Les médecins avaient toujours le dernier mot, et Adamsberg suivit l’homme en blanc docilement. On allait manger. On allait boire. On allait aller mieux. En titubant un peu, Adamsberg adressa une courte pensée à la troisième vierge. Il était midi, on devait s’apprêter à déjeuner. On ne devait pas avoir peur, tout irait bien.

Le commissaire entra dans la chambre de Veyrenc à l’heure de son repas. Une tasse de bouillon et un yaourt étaient posés sur ses genoux, qu’il considérait avec mélancolie.

— On doit le manger, dit Adamsberg en s’asseyant près du lit. On n’a pas le choix.

Veyrenc acquiesça, et prit la cuiller.

— À remuer les vieux souvenirs, Veyrenc, on prend des risques. Tous. Ce n’est pas passé loin.

Veyrenc leva sa cuiller, puis la reposa, fixant son bol de bouillon.

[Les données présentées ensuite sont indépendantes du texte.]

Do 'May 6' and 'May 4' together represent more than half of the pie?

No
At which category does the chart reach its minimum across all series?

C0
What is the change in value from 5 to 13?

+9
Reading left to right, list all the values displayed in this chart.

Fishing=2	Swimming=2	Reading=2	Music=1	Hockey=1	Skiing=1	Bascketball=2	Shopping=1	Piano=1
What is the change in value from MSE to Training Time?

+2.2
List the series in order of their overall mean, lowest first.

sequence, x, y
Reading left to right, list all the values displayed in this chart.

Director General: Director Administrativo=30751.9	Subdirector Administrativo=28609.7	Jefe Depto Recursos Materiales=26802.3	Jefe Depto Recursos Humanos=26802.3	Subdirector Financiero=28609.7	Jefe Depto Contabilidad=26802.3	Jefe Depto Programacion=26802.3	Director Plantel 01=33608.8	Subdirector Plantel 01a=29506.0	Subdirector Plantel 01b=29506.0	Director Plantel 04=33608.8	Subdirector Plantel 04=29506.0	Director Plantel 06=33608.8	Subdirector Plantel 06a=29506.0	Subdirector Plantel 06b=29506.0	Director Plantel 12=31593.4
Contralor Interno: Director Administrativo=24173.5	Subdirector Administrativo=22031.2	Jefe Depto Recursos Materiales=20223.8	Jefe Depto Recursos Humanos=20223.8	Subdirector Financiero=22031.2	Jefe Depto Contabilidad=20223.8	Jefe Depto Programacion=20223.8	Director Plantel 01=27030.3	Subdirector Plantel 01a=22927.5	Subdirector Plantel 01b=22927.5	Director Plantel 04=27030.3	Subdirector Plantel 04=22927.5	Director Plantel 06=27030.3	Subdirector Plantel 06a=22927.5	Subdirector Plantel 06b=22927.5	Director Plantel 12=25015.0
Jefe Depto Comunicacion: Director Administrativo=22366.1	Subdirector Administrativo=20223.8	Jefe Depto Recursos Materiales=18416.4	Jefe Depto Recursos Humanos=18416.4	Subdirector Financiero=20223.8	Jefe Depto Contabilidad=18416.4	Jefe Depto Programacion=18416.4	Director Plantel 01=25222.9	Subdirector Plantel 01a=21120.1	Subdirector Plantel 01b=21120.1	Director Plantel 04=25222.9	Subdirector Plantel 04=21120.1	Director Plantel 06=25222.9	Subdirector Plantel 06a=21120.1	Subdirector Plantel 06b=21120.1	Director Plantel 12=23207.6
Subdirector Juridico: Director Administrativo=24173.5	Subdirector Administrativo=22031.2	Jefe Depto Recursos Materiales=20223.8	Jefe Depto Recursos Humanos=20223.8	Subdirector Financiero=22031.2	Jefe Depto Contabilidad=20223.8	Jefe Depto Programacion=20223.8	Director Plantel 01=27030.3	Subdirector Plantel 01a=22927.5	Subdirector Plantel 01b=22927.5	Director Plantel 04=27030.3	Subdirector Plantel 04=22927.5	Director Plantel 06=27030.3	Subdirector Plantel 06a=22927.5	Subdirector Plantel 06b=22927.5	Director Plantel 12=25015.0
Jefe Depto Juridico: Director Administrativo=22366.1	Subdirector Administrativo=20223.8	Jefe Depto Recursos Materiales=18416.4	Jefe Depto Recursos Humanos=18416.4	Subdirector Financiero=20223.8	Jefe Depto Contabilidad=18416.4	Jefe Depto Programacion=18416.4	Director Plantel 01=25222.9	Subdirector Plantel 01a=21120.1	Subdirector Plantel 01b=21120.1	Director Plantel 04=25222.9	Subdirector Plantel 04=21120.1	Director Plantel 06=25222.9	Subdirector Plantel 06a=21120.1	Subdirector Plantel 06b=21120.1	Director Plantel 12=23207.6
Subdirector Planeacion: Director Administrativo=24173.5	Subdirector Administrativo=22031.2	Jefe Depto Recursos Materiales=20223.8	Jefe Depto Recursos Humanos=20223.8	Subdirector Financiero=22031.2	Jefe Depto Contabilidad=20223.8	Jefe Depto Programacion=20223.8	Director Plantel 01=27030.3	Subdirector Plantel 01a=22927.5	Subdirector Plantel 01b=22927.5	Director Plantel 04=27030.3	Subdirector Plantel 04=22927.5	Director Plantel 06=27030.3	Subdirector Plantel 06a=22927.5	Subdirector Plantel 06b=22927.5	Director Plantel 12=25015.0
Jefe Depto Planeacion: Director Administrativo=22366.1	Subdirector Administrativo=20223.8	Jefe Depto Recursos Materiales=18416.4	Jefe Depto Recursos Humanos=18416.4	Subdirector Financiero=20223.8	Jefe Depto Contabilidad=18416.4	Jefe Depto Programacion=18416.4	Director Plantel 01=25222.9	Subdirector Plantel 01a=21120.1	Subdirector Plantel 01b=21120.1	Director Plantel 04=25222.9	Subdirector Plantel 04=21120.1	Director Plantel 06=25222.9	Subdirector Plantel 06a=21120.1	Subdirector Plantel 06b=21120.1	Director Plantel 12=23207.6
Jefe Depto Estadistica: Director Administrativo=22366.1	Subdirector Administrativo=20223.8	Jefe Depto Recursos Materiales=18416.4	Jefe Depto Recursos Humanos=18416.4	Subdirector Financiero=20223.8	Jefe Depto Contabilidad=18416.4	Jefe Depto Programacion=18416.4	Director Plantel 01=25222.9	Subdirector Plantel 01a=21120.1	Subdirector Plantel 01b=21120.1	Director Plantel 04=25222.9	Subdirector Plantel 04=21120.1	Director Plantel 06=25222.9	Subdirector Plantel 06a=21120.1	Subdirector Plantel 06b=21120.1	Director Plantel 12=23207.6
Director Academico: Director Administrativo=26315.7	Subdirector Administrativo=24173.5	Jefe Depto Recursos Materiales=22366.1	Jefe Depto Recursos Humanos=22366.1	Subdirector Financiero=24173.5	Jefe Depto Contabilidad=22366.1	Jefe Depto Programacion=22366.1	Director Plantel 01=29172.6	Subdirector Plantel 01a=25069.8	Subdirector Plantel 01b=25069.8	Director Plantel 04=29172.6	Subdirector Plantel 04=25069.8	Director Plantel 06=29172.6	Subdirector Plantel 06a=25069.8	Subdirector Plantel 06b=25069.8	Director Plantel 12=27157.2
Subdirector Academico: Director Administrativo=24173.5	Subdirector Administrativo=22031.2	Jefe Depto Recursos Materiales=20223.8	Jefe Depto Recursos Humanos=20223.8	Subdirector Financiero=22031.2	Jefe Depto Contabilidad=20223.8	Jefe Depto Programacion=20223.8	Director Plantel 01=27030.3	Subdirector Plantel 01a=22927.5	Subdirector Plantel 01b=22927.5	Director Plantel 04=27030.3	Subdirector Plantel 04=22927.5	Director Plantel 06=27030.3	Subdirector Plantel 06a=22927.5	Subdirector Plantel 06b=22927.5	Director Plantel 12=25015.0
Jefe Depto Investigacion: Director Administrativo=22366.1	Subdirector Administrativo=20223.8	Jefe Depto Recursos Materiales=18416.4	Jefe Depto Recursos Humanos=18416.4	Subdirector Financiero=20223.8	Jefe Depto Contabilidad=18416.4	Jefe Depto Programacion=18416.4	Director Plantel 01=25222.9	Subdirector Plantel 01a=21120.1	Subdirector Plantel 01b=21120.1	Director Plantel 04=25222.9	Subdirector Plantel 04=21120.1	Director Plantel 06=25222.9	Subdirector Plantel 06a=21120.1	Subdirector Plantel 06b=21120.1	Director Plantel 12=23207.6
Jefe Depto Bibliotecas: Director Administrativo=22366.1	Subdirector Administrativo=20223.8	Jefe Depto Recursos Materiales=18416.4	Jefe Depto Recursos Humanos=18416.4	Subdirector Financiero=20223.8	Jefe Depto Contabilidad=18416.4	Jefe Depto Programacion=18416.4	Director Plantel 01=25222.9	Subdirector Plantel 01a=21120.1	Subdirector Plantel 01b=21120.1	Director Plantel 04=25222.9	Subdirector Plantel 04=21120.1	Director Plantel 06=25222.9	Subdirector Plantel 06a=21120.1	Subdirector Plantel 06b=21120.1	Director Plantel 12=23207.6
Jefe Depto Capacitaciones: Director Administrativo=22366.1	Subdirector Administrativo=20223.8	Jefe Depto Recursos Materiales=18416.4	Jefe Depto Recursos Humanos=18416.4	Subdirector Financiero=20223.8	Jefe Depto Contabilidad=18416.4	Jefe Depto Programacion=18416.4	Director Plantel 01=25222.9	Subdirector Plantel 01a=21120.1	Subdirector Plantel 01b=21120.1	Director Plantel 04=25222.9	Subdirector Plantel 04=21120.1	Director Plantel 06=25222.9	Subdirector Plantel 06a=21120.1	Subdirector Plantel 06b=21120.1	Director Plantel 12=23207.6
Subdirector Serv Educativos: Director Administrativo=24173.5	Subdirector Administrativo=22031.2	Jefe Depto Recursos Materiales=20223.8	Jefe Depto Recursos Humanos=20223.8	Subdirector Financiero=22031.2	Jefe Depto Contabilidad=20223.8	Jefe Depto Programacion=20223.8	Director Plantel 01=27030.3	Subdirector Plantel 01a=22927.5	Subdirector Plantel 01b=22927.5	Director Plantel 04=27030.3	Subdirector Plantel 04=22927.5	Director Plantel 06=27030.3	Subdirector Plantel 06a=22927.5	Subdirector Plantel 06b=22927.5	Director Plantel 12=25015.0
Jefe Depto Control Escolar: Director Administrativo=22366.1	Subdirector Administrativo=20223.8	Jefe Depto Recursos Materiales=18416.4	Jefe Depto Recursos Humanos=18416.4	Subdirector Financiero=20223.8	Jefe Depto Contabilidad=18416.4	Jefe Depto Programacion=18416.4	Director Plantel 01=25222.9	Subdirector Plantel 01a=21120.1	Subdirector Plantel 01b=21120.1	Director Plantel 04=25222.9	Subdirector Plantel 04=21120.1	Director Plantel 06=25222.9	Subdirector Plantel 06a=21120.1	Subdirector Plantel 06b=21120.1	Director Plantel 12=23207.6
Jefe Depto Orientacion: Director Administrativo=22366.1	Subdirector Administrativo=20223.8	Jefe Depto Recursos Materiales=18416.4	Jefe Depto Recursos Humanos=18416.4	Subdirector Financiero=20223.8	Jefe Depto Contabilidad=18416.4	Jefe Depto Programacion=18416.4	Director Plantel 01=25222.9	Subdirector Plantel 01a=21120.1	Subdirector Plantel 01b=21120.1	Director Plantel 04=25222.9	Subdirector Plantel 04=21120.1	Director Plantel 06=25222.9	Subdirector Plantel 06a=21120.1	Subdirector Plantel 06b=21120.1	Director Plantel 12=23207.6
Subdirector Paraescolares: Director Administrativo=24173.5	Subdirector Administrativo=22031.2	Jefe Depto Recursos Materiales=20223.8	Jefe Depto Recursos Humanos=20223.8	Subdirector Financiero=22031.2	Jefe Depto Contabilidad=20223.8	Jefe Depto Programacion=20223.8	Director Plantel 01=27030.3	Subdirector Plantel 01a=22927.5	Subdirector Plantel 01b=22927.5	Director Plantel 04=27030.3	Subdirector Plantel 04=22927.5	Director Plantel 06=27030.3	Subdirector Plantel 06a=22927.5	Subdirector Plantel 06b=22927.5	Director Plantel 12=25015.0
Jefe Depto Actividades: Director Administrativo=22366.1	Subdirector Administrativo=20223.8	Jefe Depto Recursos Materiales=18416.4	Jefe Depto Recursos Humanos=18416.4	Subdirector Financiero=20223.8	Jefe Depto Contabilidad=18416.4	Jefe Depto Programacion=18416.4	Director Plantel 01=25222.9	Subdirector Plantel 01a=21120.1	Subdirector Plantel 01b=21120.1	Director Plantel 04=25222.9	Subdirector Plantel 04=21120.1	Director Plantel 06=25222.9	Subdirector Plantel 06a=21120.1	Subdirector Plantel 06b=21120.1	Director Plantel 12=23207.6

— Un sort cruel se plaît à diviser mon âme. Mon honneur me presse de bénir le guerrier Qui me sauva des coups de ces soldats infâmes. Mais mon cœur se révolte contre ce cavalier Par qui vint mon malheur et qu’on veut que j’acclame.

— Oui, c’est le problème. Mais je ne vous demande rien, Veyrenc. Et je ne suis pas dans une position tellement plus simple que vous. Je sauve la vie d’un homme qui peut défaire la mienne.

— Comment cela ?

— Parce que vous m’avez pris ce que j’ai de plus précieux.

Veyrenc se redressa sur un coude, grimaçant, soulevant sa lèvre en biais.

— Votre réputation ? Je n’y ai pas encore touché.

— Mais à ma femme, oui. Palier du septième étage, face à l’escalier.

Veyrenc se laissa tomber sur l’oreiller, bouche ouverte.

— Je ne pouvais pas savoir, dit-il à voix basse.

— Non. On ne sait jamais tout, souvenez-vous bien de cela.

— C’est comme dans l’histoire, dit Veyrenc après un silence.

— Laquelle ?

— Celle du roi qui envoya à la bataille et à une mort qu’il savait certaine un de ses généraux dont il aimait la femme.

— Je n’ai pas compris, dit sincèrement Adamsberg. Je suis fatigué. Qui aime qui ?

— Il était une fois un roi, reprit Veyrenc.

— Oui.

— Qui aimait la femme d’un gars.

— D’accord.

— Le roi envoya le gars à la guerre.